## Work to complete
Locate each line below that contains the string "Find", and copy every such line.

[Collected data]
####################
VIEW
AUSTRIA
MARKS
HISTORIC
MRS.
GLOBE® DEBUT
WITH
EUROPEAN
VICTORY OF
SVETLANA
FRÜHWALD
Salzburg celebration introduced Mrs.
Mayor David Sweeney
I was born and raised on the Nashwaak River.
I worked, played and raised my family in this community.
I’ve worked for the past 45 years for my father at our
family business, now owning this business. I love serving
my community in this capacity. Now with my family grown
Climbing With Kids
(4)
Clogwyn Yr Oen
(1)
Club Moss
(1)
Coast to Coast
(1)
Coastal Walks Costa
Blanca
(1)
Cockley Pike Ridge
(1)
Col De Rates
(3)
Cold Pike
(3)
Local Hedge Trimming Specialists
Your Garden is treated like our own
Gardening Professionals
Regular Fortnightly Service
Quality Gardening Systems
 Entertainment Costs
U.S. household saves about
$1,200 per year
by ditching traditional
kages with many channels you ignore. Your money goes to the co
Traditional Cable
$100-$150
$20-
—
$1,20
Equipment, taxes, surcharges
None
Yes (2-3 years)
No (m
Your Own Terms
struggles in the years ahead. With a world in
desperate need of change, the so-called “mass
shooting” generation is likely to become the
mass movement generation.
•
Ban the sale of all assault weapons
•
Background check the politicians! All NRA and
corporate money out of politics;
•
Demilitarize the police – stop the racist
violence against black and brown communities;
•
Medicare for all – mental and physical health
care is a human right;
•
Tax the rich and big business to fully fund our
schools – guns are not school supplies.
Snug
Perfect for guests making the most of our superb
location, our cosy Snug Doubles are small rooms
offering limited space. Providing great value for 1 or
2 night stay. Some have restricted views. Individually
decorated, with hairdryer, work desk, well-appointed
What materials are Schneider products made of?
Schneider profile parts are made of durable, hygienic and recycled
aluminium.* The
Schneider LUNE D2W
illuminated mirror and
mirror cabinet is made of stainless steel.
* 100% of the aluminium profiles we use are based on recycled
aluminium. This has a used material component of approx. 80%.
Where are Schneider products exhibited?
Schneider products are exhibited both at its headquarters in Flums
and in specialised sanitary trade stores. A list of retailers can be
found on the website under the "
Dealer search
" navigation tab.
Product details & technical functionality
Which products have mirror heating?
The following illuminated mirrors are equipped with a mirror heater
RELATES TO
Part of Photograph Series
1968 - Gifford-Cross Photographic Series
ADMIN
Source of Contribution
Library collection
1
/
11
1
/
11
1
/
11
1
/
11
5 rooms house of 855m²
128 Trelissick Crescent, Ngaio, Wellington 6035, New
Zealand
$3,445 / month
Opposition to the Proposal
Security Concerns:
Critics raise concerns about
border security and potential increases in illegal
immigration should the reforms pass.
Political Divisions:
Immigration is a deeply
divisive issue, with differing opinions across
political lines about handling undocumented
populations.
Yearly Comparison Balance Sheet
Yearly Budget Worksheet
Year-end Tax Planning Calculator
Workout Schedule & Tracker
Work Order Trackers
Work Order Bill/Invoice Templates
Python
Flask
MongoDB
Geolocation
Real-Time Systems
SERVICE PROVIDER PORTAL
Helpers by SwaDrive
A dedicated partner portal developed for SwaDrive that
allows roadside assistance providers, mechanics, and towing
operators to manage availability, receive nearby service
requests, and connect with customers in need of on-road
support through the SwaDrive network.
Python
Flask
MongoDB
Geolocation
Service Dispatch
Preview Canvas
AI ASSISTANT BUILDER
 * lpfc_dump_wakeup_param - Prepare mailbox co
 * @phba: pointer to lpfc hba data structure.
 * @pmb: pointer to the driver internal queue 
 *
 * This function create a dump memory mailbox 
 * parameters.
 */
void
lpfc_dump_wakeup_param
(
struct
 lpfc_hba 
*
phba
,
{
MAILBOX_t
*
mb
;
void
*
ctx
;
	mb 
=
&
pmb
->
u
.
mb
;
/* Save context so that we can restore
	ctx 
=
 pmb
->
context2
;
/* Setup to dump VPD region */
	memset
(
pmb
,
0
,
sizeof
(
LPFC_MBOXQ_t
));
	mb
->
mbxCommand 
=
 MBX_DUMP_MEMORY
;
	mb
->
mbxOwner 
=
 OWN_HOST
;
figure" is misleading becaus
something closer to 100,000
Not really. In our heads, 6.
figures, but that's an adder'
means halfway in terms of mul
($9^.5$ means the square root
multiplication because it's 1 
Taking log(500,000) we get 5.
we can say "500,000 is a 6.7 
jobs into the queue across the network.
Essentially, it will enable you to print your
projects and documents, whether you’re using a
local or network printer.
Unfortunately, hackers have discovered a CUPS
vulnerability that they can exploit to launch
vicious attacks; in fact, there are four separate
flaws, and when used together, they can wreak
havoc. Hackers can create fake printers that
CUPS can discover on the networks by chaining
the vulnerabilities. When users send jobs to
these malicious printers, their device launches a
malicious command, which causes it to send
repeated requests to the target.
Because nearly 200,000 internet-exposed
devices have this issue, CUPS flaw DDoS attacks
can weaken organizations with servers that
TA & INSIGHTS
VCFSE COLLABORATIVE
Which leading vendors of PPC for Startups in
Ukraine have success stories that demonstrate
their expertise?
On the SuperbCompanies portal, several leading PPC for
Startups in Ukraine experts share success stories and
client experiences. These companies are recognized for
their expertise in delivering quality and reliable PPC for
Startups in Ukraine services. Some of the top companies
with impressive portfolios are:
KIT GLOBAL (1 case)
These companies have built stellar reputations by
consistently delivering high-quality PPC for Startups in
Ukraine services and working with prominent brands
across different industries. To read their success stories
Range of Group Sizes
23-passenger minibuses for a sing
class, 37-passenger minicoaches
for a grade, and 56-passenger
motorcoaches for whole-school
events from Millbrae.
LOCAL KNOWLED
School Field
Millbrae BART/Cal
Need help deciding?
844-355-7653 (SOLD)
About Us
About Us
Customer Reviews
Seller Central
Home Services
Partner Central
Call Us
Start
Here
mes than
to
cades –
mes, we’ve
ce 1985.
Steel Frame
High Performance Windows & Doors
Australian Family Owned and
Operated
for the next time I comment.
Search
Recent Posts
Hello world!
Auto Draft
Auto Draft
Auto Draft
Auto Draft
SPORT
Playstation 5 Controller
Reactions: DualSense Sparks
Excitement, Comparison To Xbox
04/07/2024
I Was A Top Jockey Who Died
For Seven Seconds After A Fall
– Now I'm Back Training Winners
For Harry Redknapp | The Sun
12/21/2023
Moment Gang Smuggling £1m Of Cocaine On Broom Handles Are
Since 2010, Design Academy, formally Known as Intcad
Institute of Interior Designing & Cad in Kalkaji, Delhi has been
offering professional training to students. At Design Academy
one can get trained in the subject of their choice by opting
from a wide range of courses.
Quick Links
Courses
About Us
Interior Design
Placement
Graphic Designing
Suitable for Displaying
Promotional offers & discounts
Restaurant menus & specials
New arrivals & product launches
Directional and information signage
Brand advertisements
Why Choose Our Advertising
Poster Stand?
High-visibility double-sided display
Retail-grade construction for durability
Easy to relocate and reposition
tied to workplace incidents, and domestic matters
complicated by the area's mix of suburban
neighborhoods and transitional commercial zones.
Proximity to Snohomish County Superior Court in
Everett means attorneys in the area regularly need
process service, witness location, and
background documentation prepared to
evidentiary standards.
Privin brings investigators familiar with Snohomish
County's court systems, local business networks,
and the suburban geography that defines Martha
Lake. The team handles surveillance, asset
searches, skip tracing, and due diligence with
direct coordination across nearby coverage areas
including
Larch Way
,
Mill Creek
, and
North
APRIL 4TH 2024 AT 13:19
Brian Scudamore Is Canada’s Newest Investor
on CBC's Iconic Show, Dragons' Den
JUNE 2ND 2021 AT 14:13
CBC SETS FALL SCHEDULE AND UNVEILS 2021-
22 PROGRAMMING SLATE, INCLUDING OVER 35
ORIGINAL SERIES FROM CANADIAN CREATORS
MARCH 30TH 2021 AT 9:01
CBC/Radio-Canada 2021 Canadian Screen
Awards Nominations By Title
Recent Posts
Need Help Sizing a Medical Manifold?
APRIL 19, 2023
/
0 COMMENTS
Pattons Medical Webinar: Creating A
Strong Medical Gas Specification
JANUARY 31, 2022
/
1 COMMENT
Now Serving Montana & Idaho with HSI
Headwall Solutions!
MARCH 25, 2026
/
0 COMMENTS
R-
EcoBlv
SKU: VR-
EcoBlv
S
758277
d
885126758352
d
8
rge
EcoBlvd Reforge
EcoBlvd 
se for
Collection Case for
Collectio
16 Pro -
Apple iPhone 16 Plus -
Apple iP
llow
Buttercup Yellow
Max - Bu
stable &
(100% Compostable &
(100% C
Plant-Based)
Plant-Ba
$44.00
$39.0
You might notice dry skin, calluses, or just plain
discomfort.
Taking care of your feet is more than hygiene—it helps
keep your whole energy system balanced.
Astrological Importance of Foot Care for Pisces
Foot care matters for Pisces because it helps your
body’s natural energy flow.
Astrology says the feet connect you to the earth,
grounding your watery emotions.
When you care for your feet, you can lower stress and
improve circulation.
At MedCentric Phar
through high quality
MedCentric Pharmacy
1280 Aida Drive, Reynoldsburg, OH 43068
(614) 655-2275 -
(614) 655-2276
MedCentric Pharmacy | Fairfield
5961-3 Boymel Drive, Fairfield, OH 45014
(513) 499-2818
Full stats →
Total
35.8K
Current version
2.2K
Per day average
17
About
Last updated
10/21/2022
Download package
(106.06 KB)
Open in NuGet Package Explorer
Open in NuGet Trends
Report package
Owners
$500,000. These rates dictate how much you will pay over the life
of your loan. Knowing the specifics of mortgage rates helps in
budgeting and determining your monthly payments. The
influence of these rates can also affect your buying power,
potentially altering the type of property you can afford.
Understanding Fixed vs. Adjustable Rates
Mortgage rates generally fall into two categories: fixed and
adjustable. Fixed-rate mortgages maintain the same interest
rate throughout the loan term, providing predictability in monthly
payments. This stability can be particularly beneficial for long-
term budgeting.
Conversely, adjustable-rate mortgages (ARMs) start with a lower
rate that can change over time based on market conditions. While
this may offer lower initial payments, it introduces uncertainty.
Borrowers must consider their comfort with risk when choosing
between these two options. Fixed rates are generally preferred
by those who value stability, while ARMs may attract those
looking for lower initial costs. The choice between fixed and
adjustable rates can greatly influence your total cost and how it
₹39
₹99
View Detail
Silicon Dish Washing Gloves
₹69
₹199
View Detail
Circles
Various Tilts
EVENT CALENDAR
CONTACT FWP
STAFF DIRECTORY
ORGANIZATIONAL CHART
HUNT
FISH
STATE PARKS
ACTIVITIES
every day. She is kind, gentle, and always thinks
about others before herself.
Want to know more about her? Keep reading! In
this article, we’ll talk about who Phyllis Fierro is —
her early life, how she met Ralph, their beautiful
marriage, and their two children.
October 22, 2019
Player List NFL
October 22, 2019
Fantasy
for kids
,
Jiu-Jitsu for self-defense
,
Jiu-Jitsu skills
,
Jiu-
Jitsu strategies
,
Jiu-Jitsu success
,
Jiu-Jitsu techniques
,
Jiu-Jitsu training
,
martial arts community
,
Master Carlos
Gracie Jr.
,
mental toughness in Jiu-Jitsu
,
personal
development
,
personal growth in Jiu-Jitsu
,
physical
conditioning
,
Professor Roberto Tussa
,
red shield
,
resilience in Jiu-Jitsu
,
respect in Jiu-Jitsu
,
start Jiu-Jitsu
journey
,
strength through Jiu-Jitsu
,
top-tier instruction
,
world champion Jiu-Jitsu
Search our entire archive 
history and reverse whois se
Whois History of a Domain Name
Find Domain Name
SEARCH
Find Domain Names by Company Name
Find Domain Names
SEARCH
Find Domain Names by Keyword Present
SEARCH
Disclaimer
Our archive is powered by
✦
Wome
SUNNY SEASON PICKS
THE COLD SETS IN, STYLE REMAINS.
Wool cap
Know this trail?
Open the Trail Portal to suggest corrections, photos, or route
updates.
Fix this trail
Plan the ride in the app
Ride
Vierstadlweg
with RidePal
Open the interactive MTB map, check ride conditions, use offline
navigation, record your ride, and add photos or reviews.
####################
## Answer for this exercise
Find Domain Name
Find Domain Names by Company Name
Find Domain Names
Find Domain Names by Keyword Present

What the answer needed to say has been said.